### Work to do
Copy out everything from the start of the items down to the line containing "picture [166, 334, 672, 714]", with both ends included. Leave the pictures out of your answer.

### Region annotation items

----

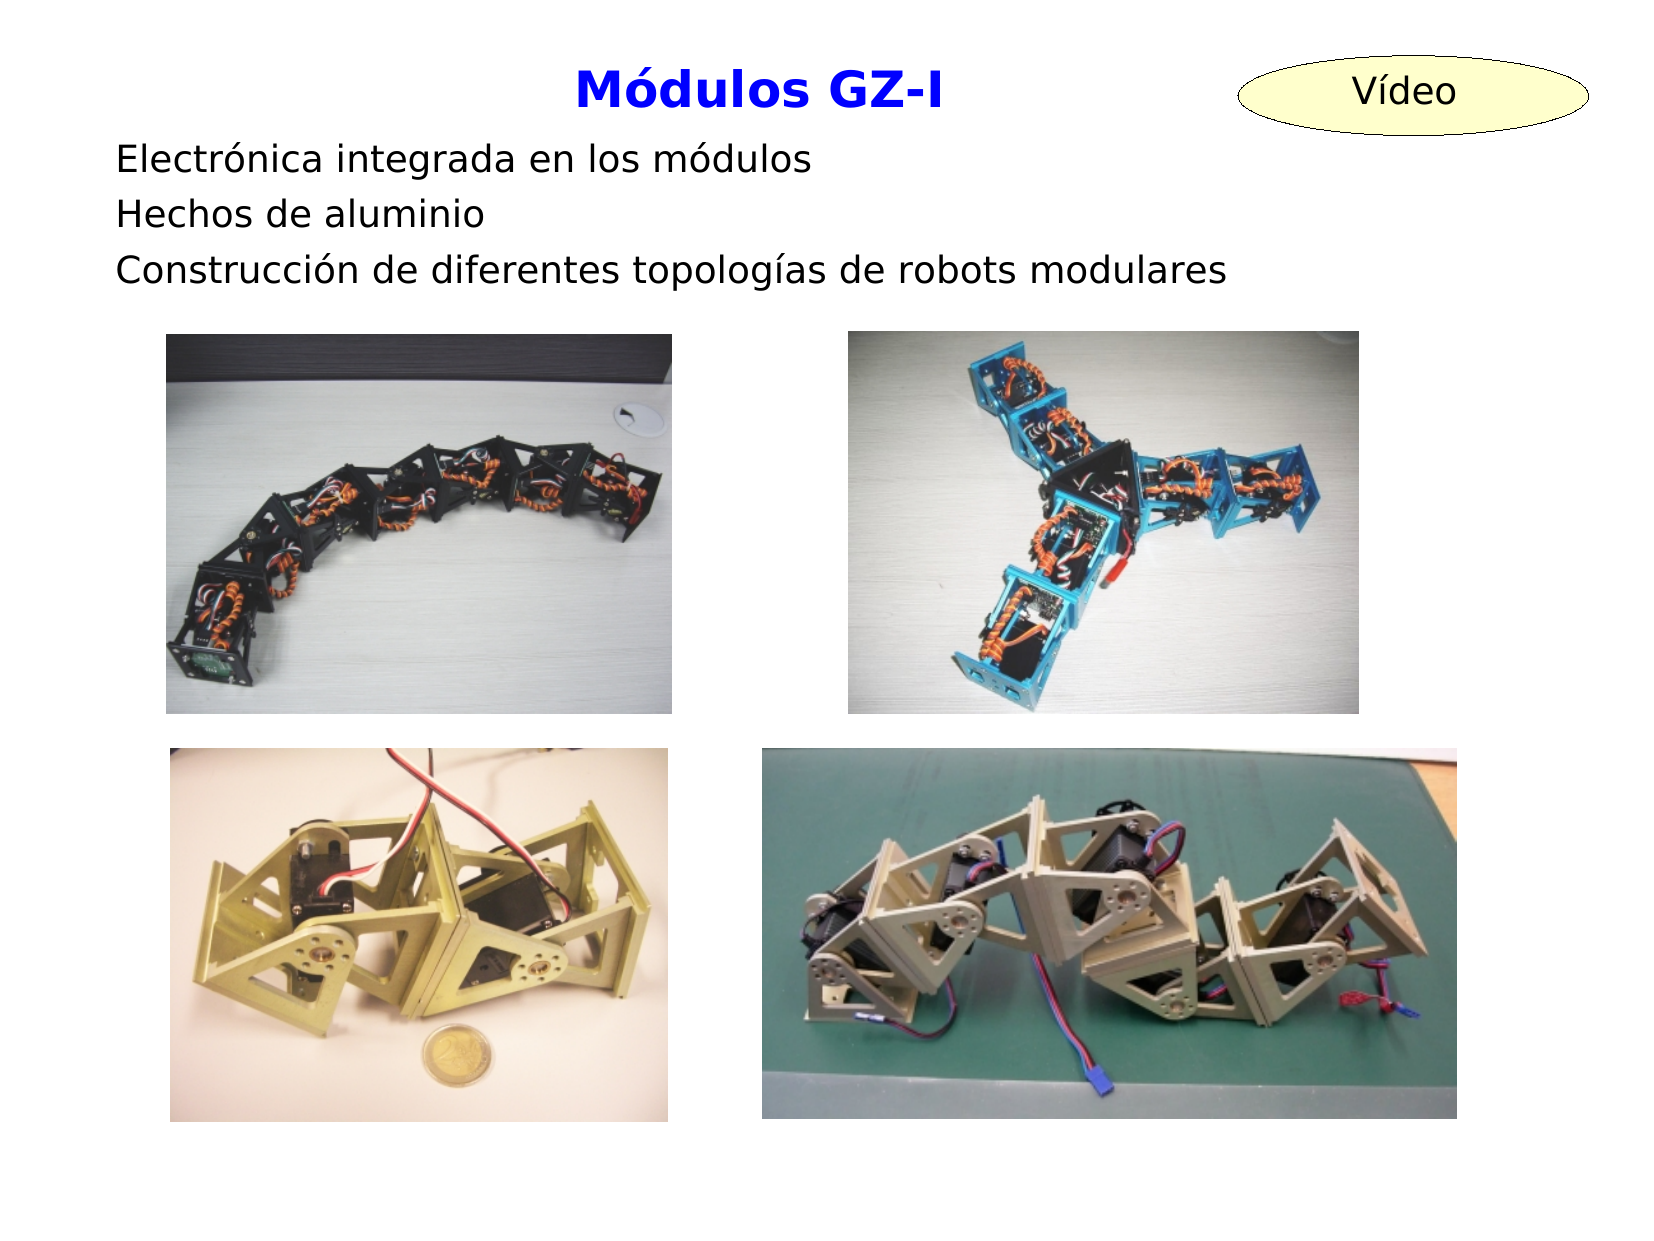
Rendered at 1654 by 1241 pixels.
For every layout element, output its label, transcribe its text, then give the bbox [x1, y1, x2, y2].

picture [170, 748, 668, 1122]
picture [848, 331, 1359, 714]
picture [762, 748, 1457, 1119]
picture [166, 334, 672, 714]
text_box Electrónica integrada en los módulos Hechos de aluminio Construcción de diferentes topologías de robots modulares [88, 130, 1234, 300]
text_box [1237, 55, 1589, 136]
text_box Vídeo [1336, 62, 1471, 122]
text_box Módulos GZ-I [560, 53, 954, 127]
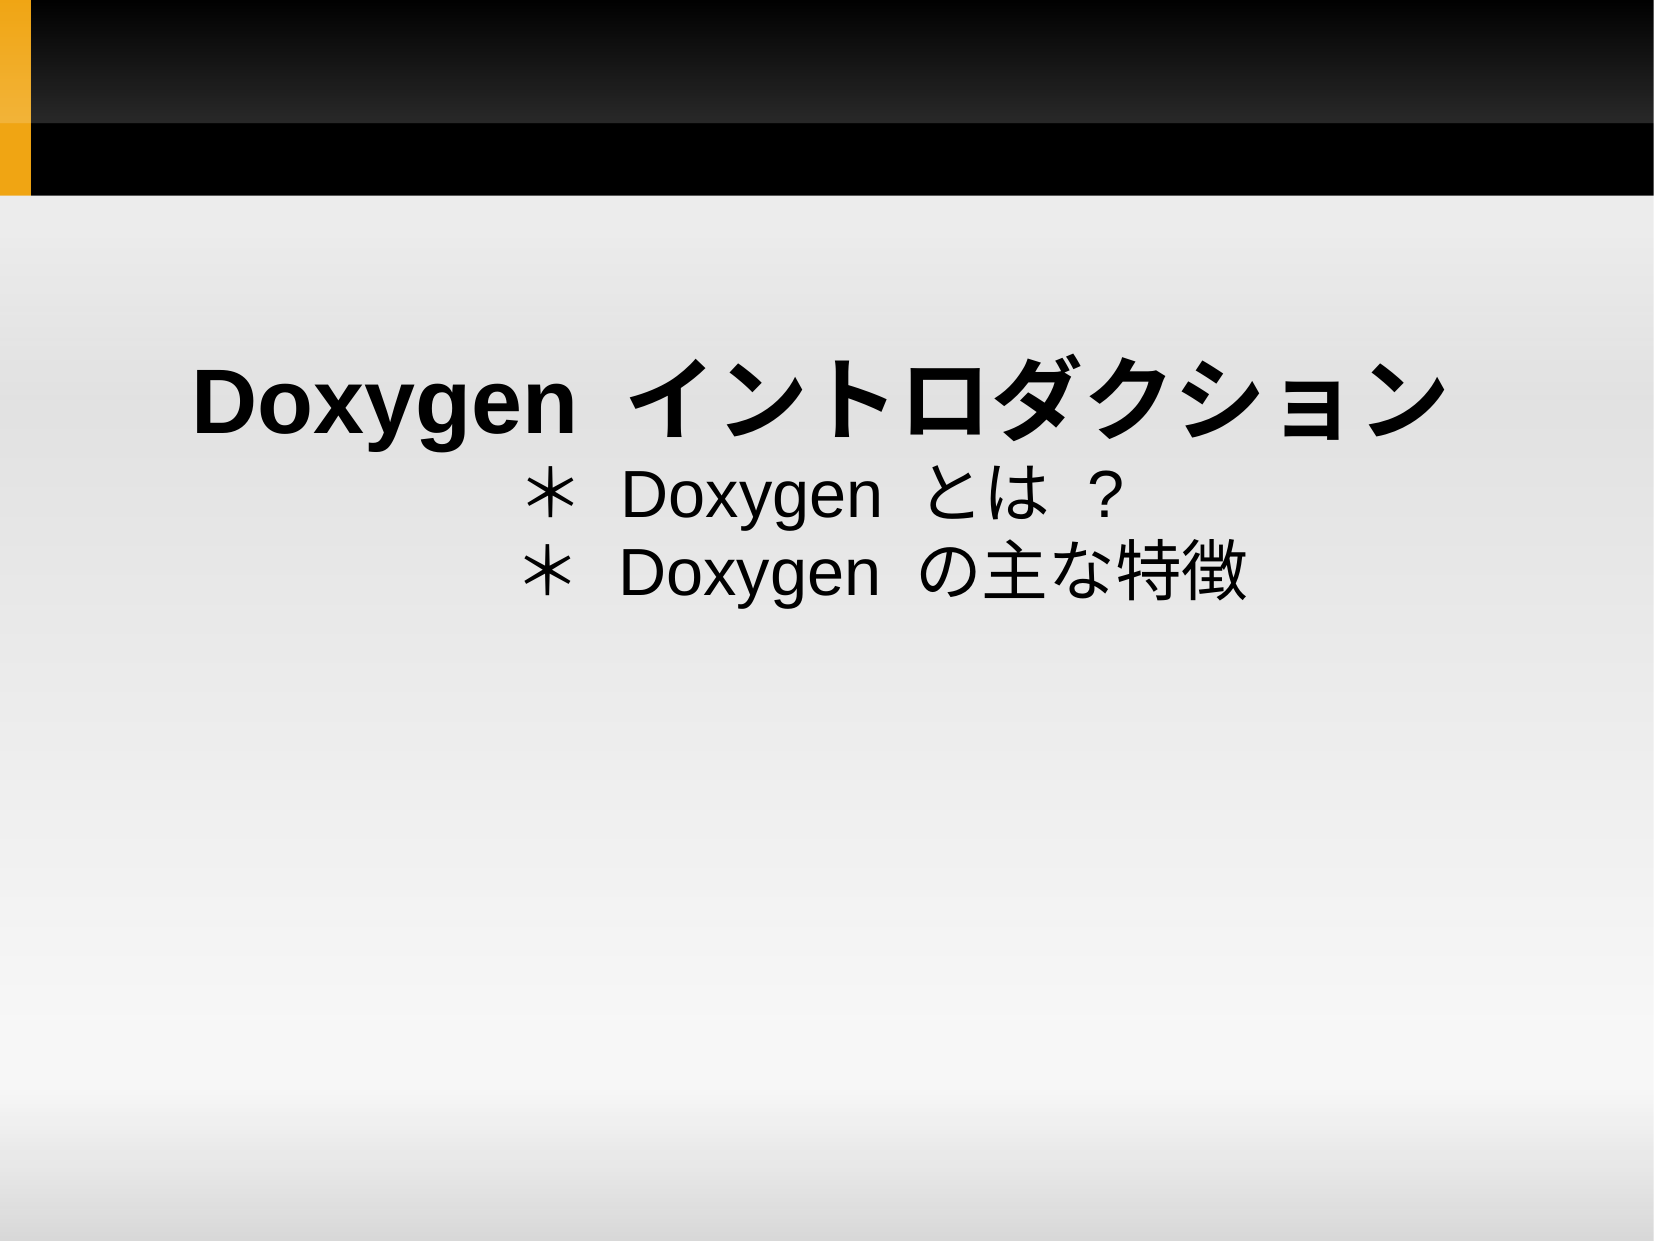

----

### Expected answer
Rendered at 1654 by 1241 pixels.
For every layout element, output its label, transcribe its text, then give the bbox [x1, y1, x2, y2].

picture [170, 748, 668, 1122]
picture [848, 331, 1359, 714]
picture [762, 748, 1457, 1119]
picture [166, 334, 672, 714]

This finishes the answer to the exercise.